What is one sure-fire way to mess up a financial plan? Divorce! While other financial assets are being chopped up lickety-split, it’s not so fast with DIAs and SPIAs. These irrevocable and guaranteed products are “permanent” and their owners, depending on the contract, enjoy plenty of protections attributable to these contracts’ very simple and unassuming designs.
Since billions of dollars in DIAs (thousands of contracts) are being sold annually, let’s look at an IRA DIA where spouses are also joint annuitants. While this is a common contract arrangement while individuals are married, what if divorce occurs? And, to make this example more dramatic actuarially let’s take the classic older man (age 55) younger woman (age 35) case with a Joint 100 percent survivor and life-only contract purchased with marital funds. It’s his IRA and the monthly income is $1,000 starting at his age 65.
At the divorce date, breaking down the irrevocable annuity components, and based on current DIA rates, a lifetime income on his life only for this annuity costs about $103,000. However, because he added her to his contract as the joint annuitant to inherit the entire $1,000 monthly lifetime (her) payment at his death, it cost him significant additional premium at the time. Because, she’s 20-years younger, and obviously female, this is a huge benefit.
Statistically, she is going to survive by decades. At current DIA rates, this survivor benefit is worth an additional $53,400. Therefore, at the divorce date, the total value is $156,400 ($103,000 + $53,400). As the couple elected to divide their assets equally, her interest is $78,200 ($156,400 x 50 percent), half of the total DIA value.
However, she is already getting all the survivor benefits because this is an irrevocable feature of the contract, and he paid the additional premium, that only she can benefit from. If her total interest is $78,200 and she gets all the survivor benefits of $53,400, her interest in the annuity is reduced to $24,800 ($78,200 – $53,400).

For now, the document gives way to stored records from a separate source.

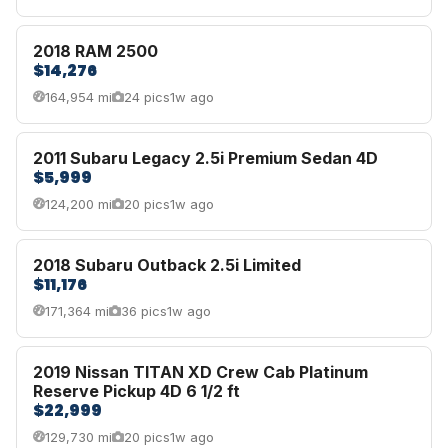
2018 RAM 2500
$14,276
164,954 mi
24 pics
1w ago
2011 Subaru Legacy 2.5i Premium Sedan 4D
$5,999
124,200 mi
20 pics
1w ago
2018 Subaru Outback 2.5i Limited
$11,176
171,364 mi
36 pics
1w ago
2019 Nissan TITAN XD Crew Cab Platinum
Reserve Pickup 4D 6 1/2 ft
$22,999
129,730 mi
20 pics
1w ago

Dividing the monthly payment, she is only entitled to $159/mp.[($24,800/$156,400) X $1,000]. He is entitled to the payment balance $841 ($1,000 – $159). But, she gets the full $1,000 at his death and since she is so much younger, she will collect this full payment for quite a while. But, the IRA DIA protects his income, while he is still alive and can enjoy it, allowing him to retain most of it on post-divorce property disposition basis.
What about that? Interesting? Read on.
What if, instead, he owned a cash-value deferred annuity, or a well-diversified investment portfolio, or U.S. Government bonds, or a bank savings account and it had the same $156,400 value as the DIA at divorce, again assuming equal property division? He would only walk away with half $78,200 ($156,200 x 50%) of the cash value.